The family's concerns also offer a glimpse into a largely unseen side of Canada's war in Afghanistan — the trauma and turmoil of the wounded soldiers and their distraught families. So far, more than 150 Canadian soldiers have been injured in the conflict since 2001, compared with the 39 killed.

"I don't want to be a spokesperson but there are other families out there ... the government should be supporting us now in our time of need," said Hunter, a retired 31-year veteran of the Toronto police force.

But even this father of three admits he's been badly jarred by his family nightmare that started with a phone call from a military chaplain in Kandahar.

"The padre asks who you are. He said, `I have Jeffrey here and he wants to talk to you,' and they put him on the phone," Hunter recalled.

"Through his yelling and screaming, he told us he had been wounded and his legs were broken. Then they took the phone off and took him into surgery," he said.

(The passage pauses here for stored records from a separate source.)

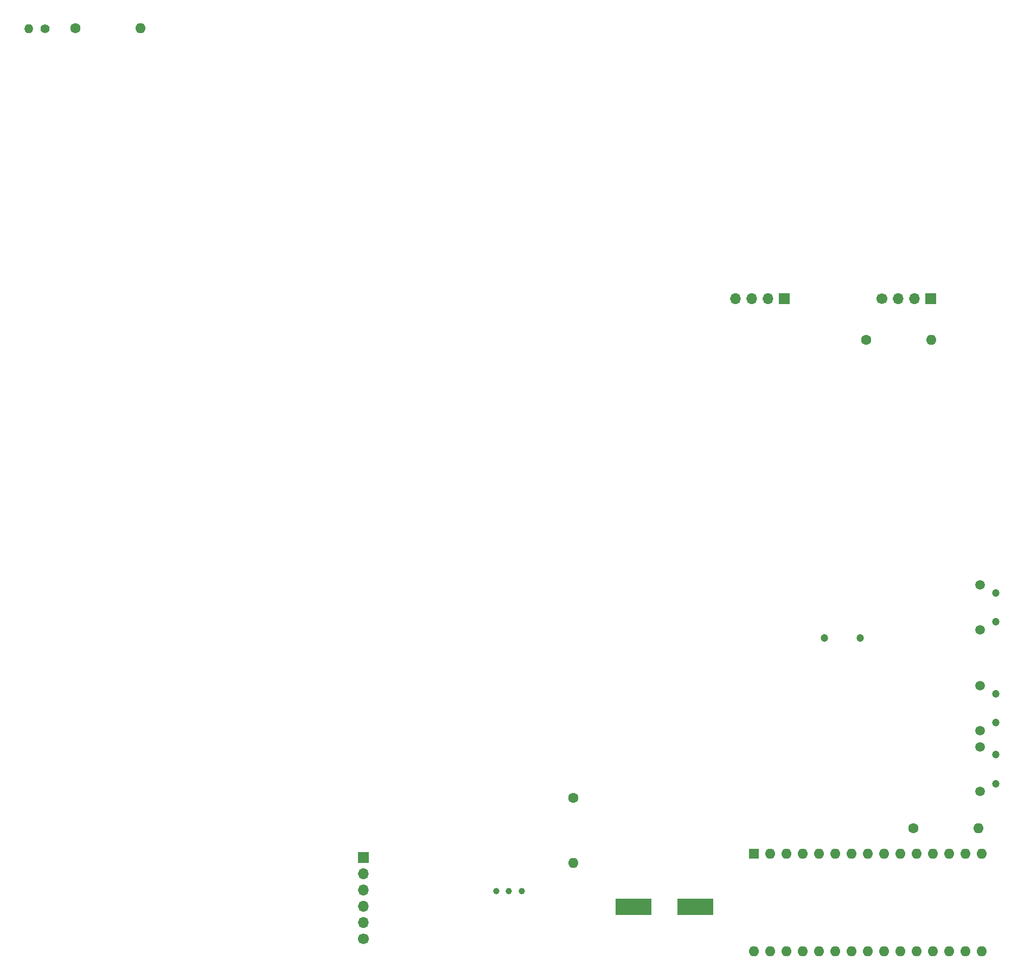
<source format=gbr>
%TF.GenerationSoftware,KiCad,Pcbnew,(5.1.10)-1*%
%TF.CreationDate,2021-09-15T07:53:10+09:00*%
%TF.ProjectId,hanClock,68616e43-6c6f-4636-9b2e-6b696361645f,rev?*%
%TF.SameCoordinates,Original*%
%TF.FileFunction,Soldermask,Bot*%
%TF.FilePolarity,Negative*%
%FSLAX46Y46*%
G04 Gerber Fmt 4.6, Leading zero omitted, Abs format (unit mm)*
G04 Created by KiCad (PCBNEW (5.1.10)-1) date 2021-09-15 07:53:10*
%MOMM*%
%LPD*%
G01*
G04 APERTURE LIST*
%ADD10O,1.600000X1.600000*%
%ADD11C,1.600000*%
%ADD12C,1.500000*%
%ADD13C,1.200000*%
%ADD14R,1.600000X1.600000*%
%ADD15R,5.700000X2.500000*%
%ADD16R,1.700000X1.700000*%
%ADD17O,1.700000X1.700000*%
%ADD18C,1.700000*%
%ADD19C,1.000000*%
%ADD20O,1.400000X1.400000*%
%ADD21C,1.400000*%
G04 APERTURE END LIST*
D10*
%TO.C,R14*%
X88300000Y-133860000D03*
D11*
X88300000Y-123700000D03*
%TD*%
D12*
%TO.C,SW3*%
X151750000Y-113250000D03*
X151750000Y-106250000D03*
D13*
X154250000Y-112000000D03*
X154250000Y-107500000D03*
%TD*%
D10*
%TO.C,A1*%
X152060000Y-147740000D03*
X152060000Y-132500000D03*
X116500000Y-147740000D03*
X149520000Y-132500000D03*
X119040000Y-147740000D03*
X146980000Y-132500000D03*
X121580000Y-147740000D03*
X144440000Y-132500000D03*
X124120000Y-147740000D03*
X141900000Y-132500000D03*
X126660000Y-147740000D03*
X139360000Y-132500000D03*
X129200000Y-147740000D03*
X136820000Y-132500000D03*
X131740000Y-147740000D03*
X134280000Y-132500000D03*
X134280000Y-147740000D03*
X131740000Y-132500000D03*
X136820000Y-147740000D03*
X129200000Y-132500000D03*
X139360000Y-147740000D03*
X126660000Y-132500000D03*
X141900000Y-147740000D03*
X124120000Y-132500000D03*
X144440000Y-147740000D03*
X121580000Y-132500000D03*
X146980000Y-147740000D03*
X119040000Y-132500000D03*
X149520000Y-147740000D03*
D14*
X116500000Y-132500000D03*
%TD*%
D15*
%TO.C,C35*%
X107350000Y-140716000D03*
X97650000Y-140716000D03*
%TD*%
D16*
%TO.C,J1*%
X144120000Y-45750000D03*
D17*
X141580000Y-45750000D03*
X139040000Y-45750000D03*
D18*
X136500000Y-45750000D03*
%TD*%
D19*
%TO.C,Q1*%
X76250000Y-138325000D03*
X78250000Y-138325000D03*
X80250000Y-138325000D03*
%TD*%
D12*
%TO.C,SW2*%
X151750000Y-122750000D03*
X151750000Y-115750000D03*
D13*
X154250000Y-121500000D03*
X154250000Y-117000000D03*
%TD*%
D16*
%TO.C,J2*%
X55500000Y-133050000D03*
D17*
X55500000Y-135590000D03*
X55500000Y-138130000D03*
X55500000Y-140670000D03*
X55500000Y-143210000D03*
D18*
X55500000Y-145750000D03*
%TD*%
D10*
%TO.C,R1*%
X151560000Y-128500000D03*
D11*
X141400000Y-128500000D03*
%TD*%
D10*
%TO.C,R2*%
X20760000Y-3500000D03*
D11*
X10600000Y-3500000D03*
%TD*%
D10*
%TO.C,R3*%
X144160000Y-52200000D03*
D11*
X134000000Y-52200000D03*
%TD*%
D13*
%TO.C,BZ1*%
X133050000Y-98750000D03*
X127450000Y-98750000D03*
%TD*%
D20*
%TO.C,R4*%
X3302000Y-3556000D03*
D21*
X5842000Y-3556000D03*
%TD*%
D12*
%TO.C,SW4*%
X151750000Y-97500000D03*
X151750000Y-90500000D03*
D13*
X154250000Y-96250000D03*
X154250000Y-91750000D03*
%TD*%
D17*
%TO.C,J3*%
X113630000Y-45750000D03*
X116170000Y-45750000D03*
X118710000Y-45750000D03*
D16*
X121250000Y-45750000D03*
%TD*%
M02*

</source>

His son, a member of the Royal Canadian Dragoons, was one of several soldiers providing security for road construction near Kandahar when insurgents attacked with mortars, rocket propelled grenades and small arms fire. Sgt. Craig Paul Gillam and Cpl. Robert Thomas James Mitchell were killed.

Hunter survived the attack but suffered a shattered leg and shrapnel wounds across his body, his father said.

The wounded soldier has since been able to call his family from his hospital bed in Germany.

"He said, `Dad, I'm not in good shape. When you see me, I don't look good,'" Hunter recalled.

He's expected to be flown to Ottawa Saturday and later transferred to Toronto's Sunnybrook for follow-up treatment.

But to add insult to injury, his parents were told yesterday that they would have to pay their own expenses to get to Ottawa to meet their son.